The commander traced the bed frame absently. Scalestone shackles were still attached to it, found by his curious fingers. “What I am about to tell you cannot leave this room. This is a matter of national security for the Langlish Empire, and I would hate for it to be wielded as a weapon against us when we have come to you in peace.”

“One of your dragons tried to ‘peacefully’ burn down our Victory Garden,” said Faron. Elara squeezed her hand lightly and she settled, tucking her head against Elara’s shoulder.

“Shortly after the insurrection—or, rather, your revolution—our dragons began to act strangely. Feral.” As he spoke, the commander’s fingers danced over the shackles, back and forth, back and forth. “One dragon set fire to a small fishing village off the Emerald Highlands. Another attacked a professor at Hearthstone, who was then forced to retire. Yet another left the capital of Beacon under the cover of night and attacked a military base. We had our leading dracologists study this phenomenon, and they coined the term ‘the Fury.’”

“You needed a researcher to tell you that dragons are feral?” Faron said. “Any Iryan could have told you that.”

“They’re not, normally,” said Signey, her tone icy. “The bond between dragons and Riders is meant to, in part, temper the dragon’s natural aggressive instincts with the human’s empathy and logic. Once a bond is formed, a dragon should be no more or less feral than their Riders are.”

“Indeed. But, instead, the Fury seems to drive the dragon into a state of rage that infects their Riders, as well. At first, it will last a few minutes. Then, a few hours. Then…” The commander finally lifted his restless hands, his jaw tightening. “Then it becomes permanent for both dragon and Riders.”

Faron sat up so suddenly that she nearly collided with Elara’s skull. “Wait, so what happened to Elara in the courtyard—?”

“Was merely the first step in a downward cycle.”

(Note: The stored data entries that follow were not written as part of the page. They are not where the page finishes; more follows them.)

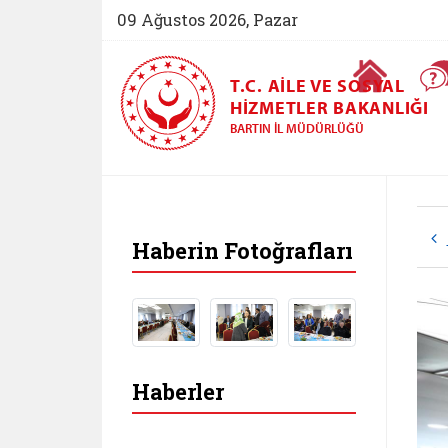
09 Ağustos 2026, Pazar
Ana Sayfa
T.C. AILE VE SOSYAL
HIZMETLER BAKANLIĞI
BARTIN İL MÜDÜRLÜĞÜ
Haberin Fotoğrafları
Haberler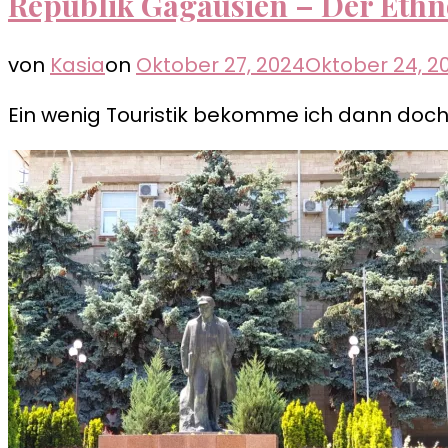
Republik Gagausien – Der Ethn
von
Kasia
on
Oktober 27, 2024
Oktober 24, 2
Ein wenig Touristik bekomme ich dann doch. 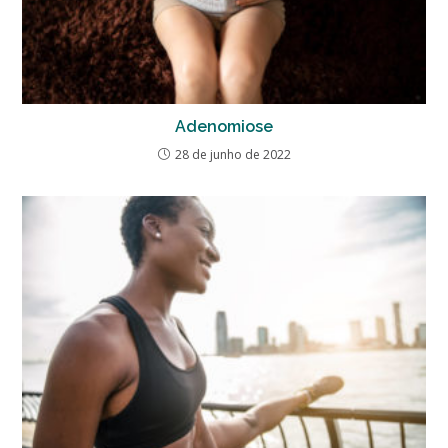
Adenomiose
28 de junho de 2022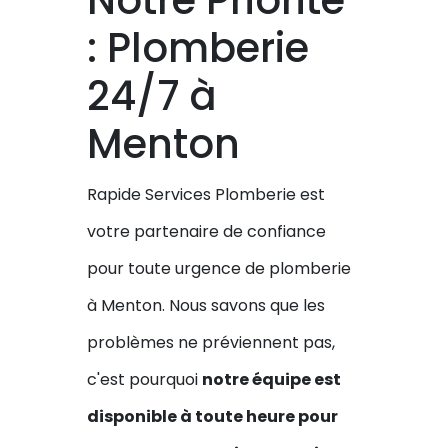
: Plomberie
24/7 à
Menton
Rapide Services Plomberie est
votre partenaire de confiance
pour toute urgence de plomberie
à Menton. Nous savons que les
problèmes ne préviennent pas,
c'est pourquoi
notre équipe est
disponible à toute heure pour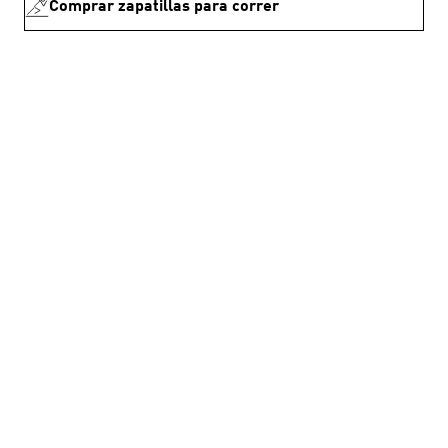
Comprar zapatillas para correr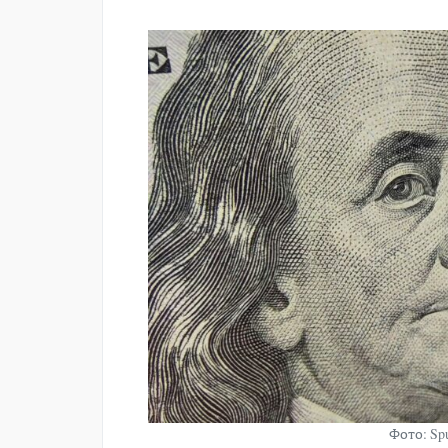
Фото: Sp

Elara’s pulse raced, and her throat felt as if it had sealed itself up. She still barely remembered what had happened in the garden. The idea that it was just the start of something worse was more than she could deal with right now. Faron’s hand in hers was the only thing that kept her from drowning in her own panic.

“So how do we stop it?” Faron asked. “Have your dracologists found a cure?”

“If they had, I assure you that this incident would never have happened. Whatever you did in that garden was the first time we’ve ever seen an episode end without having to harm either the dragon or its Riders. So why don’t you tell us what you did so we can replicate it?”

Faron’s hand trembled. “I… I don’t…”

Commander Warwick approached them both, his hands in his pockets. In his midnight-black suit and tie, he looked like a living shadow. But his face was open. Genuine. If, of course, this man was ever truly genuine.

“Empyrean, it appears as though you’re our only hope. I come to you on behalf of my country and my people. Please—help save us from the Fury.” Something in his eyes hardened. “Or I’m sorry to say that your sister will be its next victim.”